• [READING TEXT]
--- START ---

Accessing ROI Pixel Arrays
A typical craterpy workflow defines regions of interest (ROIs) around craters and computes zonal statistics over a raster with get_stats. Sometimes you want the raw pixel values inside each ROI so you can run your own analysis (custom statistics, histograms, masking, etc.). get_arrays returns those underlying values as masked arrays.
Here we use the sample data files moon_craters_km.csv crater list and moon.tif image from craterpy.sample_data.
from craterpy import CraterDatabase, sample_data
craters = sample_data["moon_craters_km.csv"]
moon_tif = sample_data["moon.tif"]
cdb = CraterDatabase(craters, "moon", units="km")
cdb
Matplotlib is building the font cache; this may take a moment.
/home/docs/checkouts/readthedocs.org/user_builds/craterpy/checkouts/latest/craterpy/helper.py:19: TqdmExperimentalWarning: Using `tqdm.autonotebook.tqdm` in notebook mode. Use `tqdm.tqdm` instead to force console mode (e.g. in jupyter console)
from tqdm.autonotebook import tqdm
CraterDatabase of length 786 with attributes lat, lon, rad, center.
Add a rim annulus region (1 to 1.5 crater radii past the rim), then compute zonal statistics over the raster as usual with get_stats.
cdb.add_annuli("rim", 1, 1.5)
stats = cdb.get_stats(moon_tif, "rim")
stats.head()
| Diameter (km) | Latitude | Longitude | mean_rim | count_rim | std_rim | |
|---|---|---|---|---|---|---|
| 0 | 1145.53 | 34.72 | -14.91 | 59.517785 | 14844 | 14.817788 |
| 1 | 996.84 | -47.77 | 91.99 | 85.994535 | 13907 | 32.254453 |
| 2 | 875.75 | 8.35 | 30.83 | 64.427007 | 7124 | 20.342053 |
| 3 | 840.35 | -7.83 | 53.67 | 68.585645 | 6562 | 17.622045 |
| 4 | 714.50 | -20.59 | -17.29 | 68.183126 | 5073 | 22.664615 |
Accessing the underlying arrays
get_arrays takes the same arguments as get_stats, but each cell holds the numpy.ma.MaskedArray of pixel values clipped to that crater’s ROI instead of a single statistic.
arrays = cdb.get_arrays(moon_tif, "rim")
roi = arrays["rim"].iloc[0]
print(type(roi), roi.shape)
roi
<class 'numpy.ma.MaskedArray'> (162, 201)

--- END ---

• [RECORDS SUPPLIED]
--- START ---

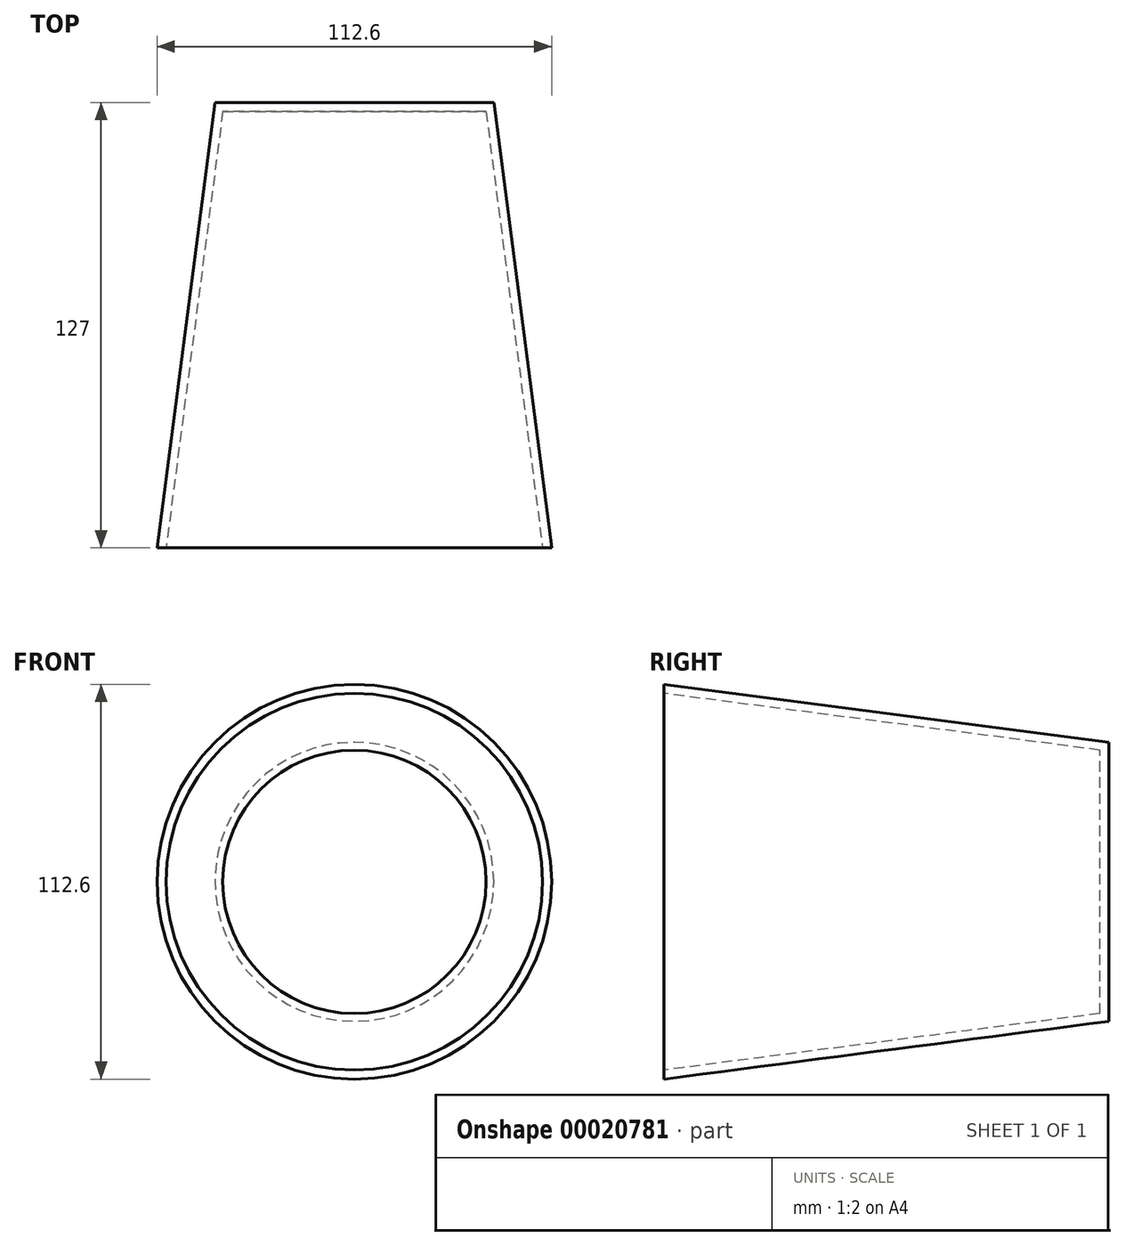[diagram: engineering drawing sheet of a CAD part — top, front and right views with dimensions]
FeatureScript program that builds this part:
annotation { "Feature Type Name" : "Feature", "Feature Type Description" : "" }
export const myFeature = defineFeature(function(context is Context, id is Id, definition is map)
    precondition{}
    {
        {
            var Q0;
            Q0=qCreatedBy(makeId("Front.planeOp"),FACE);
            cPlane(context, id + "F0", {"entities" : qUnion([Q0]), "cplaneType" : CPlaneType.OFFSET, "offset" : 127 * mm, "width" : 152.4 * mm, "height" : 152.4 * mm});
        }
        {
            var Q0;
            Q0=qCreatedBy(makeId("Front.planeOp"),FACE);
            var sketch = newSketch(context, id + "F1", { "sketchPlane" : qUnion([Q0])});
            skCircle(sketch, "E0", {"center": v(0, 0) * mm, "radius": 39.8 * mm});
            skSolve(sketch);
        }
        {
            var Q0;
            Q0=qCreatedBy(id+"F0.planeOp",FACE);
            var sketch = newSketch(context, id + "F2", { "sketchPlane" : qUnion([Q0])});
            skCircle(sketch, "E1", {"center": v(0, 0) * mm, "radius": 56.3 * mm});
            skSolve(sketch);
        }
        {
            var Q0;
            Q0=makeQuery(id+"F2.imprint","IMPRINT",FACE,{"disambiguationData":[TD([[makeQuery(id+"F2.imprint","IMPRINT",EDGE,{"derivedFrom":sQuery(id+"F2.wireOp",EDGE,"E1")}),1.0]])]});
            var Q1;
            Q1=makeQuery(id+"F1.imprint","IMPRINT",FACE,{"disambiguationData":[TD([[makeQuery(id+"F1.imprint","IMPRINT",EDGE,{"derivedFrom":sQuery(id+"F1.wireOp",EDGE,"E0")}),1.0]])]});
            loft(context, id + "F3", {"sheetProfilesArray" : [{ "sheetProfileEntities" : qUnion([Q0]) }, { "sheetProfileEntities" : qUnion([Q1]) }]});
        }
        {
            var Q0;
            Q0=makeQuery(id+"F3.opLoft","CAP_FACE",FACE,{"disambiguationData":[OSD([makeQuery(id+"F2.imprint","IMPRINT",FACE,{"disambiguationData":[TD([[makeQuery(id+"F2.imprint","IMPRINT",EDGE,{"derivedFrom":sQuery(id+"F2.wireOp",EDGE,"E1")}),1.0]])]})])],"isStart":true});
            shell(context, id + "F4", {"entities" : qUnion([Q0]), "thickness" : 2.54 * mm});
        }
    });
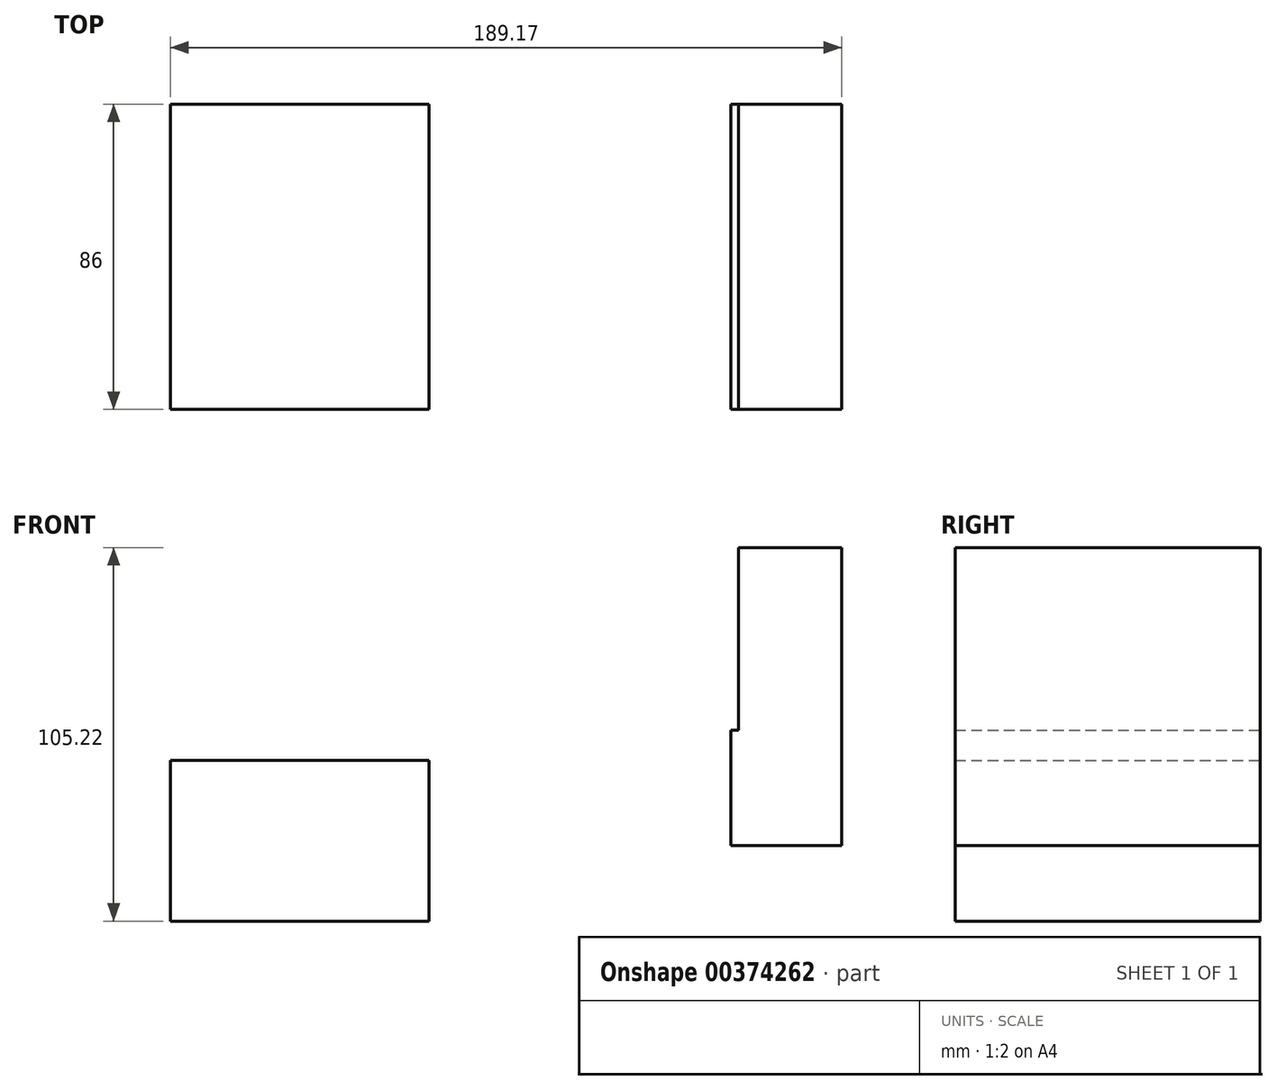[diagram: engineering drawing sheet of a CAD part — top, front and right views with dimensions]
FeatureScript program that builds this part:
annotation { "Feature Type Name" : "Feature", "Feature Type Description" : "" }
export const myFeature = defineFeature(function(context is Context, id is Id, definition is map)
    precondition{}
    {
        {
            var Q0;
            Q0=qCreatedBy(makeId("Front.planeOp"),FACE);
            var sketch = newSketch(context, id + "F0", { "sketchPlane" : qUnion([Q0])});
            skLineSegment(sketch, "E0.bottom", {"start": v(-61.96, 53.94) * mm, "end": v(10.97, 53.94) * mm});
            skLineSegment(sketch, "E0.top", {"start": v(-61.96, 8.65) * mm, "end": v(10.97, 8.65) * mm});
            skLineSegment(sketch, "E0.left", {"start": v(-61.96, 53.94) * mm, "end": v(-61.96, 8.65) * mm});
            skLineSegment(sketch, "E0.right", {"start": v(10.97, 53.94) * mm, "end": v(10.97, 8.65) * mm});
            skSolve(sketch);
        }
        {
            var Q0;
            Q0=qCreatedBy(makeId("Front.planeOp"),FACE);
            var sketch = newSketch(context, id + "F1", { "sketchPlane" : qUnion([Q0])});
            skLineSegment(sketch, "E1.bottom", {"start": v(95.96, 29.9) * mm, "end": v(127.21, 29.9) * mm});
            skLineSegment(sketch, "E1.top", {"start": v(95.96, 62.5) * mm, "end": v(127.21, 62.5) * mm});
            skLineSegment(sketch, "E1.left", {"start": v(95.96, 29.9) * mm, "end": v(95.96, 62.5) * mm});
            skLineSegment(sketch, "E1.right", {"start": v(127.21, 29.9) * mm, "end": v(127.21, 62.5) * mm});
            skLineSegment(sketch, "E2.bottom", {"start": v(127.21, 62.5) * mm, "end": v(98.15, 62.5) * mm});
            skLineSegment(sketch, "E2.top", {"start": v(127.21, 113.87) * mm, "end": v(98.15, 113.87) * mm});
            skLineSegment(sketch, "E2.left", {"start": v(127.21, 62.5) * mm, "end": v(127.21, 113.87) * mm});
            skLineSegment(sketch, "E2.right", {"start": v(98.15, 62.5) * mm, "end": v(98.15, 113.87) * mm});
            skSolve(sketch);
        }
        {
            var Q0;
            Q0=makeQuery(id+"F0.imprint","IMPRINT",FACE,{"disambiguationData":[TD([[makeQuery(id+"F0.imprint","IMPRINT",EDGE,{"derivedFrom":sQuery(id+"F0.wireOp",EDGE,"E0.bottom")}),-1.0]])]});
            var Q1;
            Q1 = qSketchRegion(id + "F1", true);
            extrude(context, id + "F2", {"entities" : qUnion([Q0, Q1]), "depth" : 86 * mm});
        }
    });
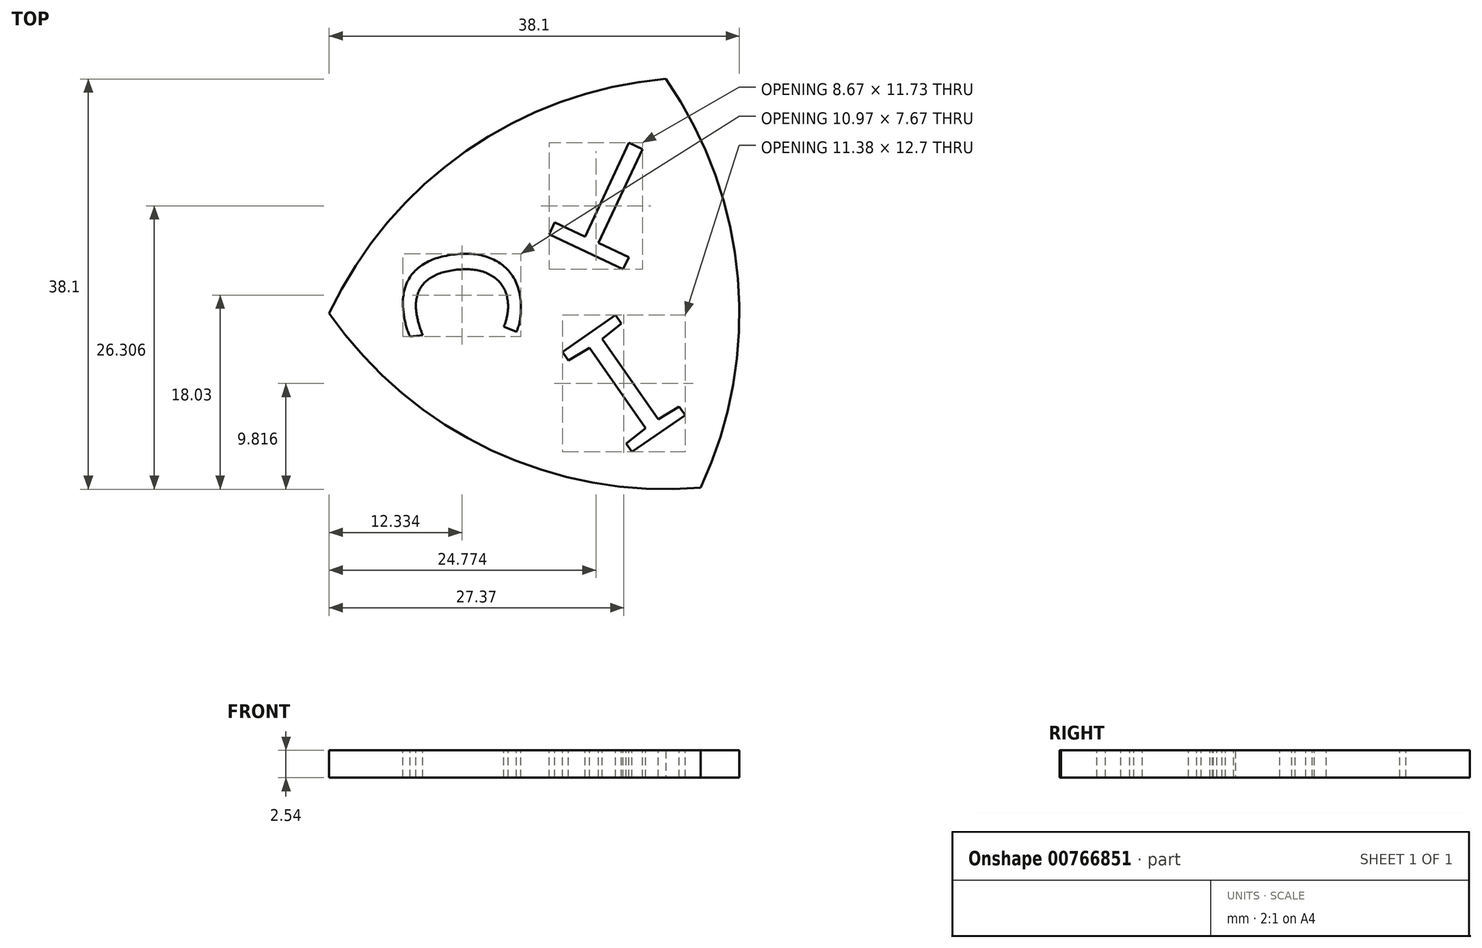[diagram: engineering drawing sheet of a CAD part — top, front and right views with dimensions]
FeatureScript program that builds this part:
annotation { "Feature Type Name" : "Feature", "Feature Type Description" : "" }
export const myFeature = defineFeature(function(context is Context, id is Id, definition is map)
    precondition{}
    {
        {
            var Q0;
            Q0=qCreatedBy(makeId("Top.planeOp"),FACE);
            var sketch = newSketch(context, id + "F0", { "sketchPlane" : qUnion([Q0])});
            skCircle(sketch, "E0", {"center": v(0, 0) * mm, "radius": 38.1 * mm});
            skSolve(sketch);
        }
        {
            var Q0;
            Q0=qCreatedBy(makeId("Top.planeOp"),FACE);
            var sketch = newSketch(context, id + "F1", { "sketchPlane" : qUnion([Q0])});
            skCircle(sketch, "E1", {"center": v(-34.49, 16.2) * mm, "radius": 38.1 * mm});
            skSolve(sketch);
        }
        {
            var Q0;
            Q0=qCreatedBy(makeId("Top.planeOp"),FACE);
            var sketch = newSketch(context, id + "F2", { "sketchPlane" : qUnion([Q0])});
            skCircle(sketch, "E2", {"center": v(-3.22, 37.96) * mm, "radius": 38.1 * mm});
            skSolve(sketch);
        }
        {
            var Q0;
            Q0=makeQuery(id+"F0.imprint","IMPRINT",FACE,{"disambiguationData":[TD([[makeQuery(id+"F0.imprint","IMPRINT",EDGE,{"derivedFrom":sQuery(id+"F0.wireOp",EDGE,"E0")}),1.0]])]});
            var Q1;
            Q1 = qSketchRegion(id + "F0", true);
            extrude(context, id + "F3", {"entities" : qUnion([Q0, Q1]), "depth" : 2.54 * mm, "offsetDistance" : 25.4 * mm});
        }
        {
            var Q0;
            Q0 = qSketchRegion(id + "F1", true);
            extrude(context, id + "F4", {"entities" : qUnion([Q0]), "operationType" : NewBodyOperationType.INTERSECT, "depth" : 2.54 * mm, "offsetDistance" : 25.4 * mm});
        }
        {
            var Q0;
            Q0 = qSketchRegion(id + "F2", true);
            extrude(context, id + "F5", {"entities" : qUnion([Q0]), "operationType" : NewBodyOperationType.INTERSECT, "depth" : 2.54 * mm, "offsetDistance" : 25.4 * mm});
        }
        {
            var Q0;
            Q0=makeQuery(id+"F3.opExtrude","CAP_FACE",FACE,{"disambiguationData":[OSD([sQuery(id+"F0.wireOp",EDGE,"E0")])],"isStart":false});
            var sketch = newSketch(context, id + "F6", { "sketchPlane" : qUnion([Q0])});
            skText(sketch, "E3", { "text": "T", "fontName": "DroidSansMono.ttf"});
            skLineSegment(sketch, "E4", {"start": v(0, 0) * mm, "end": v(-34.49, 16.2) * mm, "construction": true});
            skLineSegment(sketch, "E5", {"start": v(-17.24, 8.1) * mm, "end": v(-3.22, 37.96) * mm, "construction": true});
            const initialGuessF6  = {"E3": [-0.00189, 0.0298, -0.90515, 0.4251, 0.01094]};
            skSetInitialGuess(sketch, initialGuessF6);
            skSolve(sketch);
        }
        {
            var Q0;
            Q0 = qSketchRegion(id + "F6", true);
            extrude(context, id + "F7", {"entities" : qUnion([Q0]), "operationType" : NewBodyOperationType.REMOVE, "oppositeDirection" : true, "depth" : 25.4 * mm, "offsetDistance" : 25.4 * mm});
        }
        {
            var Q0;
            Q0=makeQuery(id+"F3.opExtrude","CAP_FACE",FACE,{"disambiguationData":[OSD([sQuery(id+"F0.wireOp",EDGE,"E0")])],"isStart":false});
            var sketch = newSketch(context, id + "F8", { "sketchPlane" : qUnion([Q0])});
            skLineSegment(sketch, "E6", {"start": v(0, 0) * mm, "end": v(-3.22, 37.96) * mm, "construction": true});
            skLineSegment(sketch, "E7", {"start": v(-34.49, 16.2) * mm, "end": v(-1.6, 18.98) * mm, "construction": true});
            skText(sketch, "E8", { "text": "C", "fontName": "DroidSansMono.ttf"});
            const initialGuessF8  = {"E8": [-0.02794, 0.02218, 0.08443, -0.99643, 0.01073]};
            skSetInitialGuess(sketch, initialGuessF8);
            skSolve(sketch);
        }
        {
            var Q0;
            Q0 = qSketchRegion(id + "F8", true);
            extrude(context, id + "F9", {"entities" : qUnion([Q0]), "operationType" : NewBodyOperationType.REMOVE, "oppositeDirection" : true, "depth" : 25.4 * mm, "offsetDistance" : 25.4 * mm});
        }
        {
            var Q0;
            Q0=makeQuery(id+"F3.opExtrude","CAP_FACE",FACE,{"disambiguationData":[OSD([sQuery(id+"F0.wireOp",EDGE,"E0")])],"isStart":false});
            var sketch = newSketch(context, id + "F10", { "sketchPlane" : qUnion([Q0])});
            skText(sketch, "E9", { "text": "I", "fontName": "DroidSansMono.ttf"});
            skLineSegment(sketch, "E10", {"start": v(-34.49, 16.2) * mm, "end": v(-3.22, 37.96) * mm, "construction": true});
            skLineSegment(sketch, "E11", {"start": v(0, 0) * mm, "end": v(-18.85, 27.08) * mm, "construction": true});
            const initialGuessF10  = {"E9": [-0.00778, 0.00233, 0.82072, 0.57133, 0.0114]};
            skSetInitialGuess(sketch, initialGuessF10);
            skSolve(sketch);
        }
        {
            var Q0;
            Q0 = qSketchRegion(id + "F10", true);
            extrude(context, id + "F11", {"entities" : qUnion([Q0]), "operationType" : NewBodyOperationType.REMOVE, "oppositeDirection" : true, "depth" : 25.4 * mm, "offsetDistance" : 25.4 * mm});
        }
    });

--- END ---

• [WHAT YOU WILL DO]
A - Can you transcribe the part of the ROI pixel array page starting at "Here we use" and ending at "in jupyter console)"?
B - Which lines in the records contain the string "skText"? Copy out each of them.
The text and the records were taken from unrelated sources.

• [THE RESPONSES]
A -
Here we use the sample data files moon_craters_km.csv crater list and moon.tif image from craterpy.sample_data.
from craterpy import CraterDatabase, sample_data
craters = sample_data["moon_craters_km.csv"]
moon_tif = sample_data["moon.tif"]
cdb = CraterDatabase(craters, "moon", units="km")
cdb
Matplotlib is building the font cache; this may take a moment.
/home/docs/checkouts/readthedocs.org/user_builds/craterpy/checkouts/latest/craterpy/helper.py:19: TqdmExperimentalWarning: Using `tqdm.autonotebook.tqdm` in notebook mode. Use `tqdm.tqdm` instead to force console mode (e.g. in jupyter console)

B -
            skText(sketch, "E3", { "text": "T", "fontName": "DroidSansMono.ttf"});
            skText(sketch, "E8", { "text": "C", "fontName": "DroidSansMono.ttf"});
            skText(sketch, "E9", { "text": "I", "fontName": "DroidSansMono.ttf"});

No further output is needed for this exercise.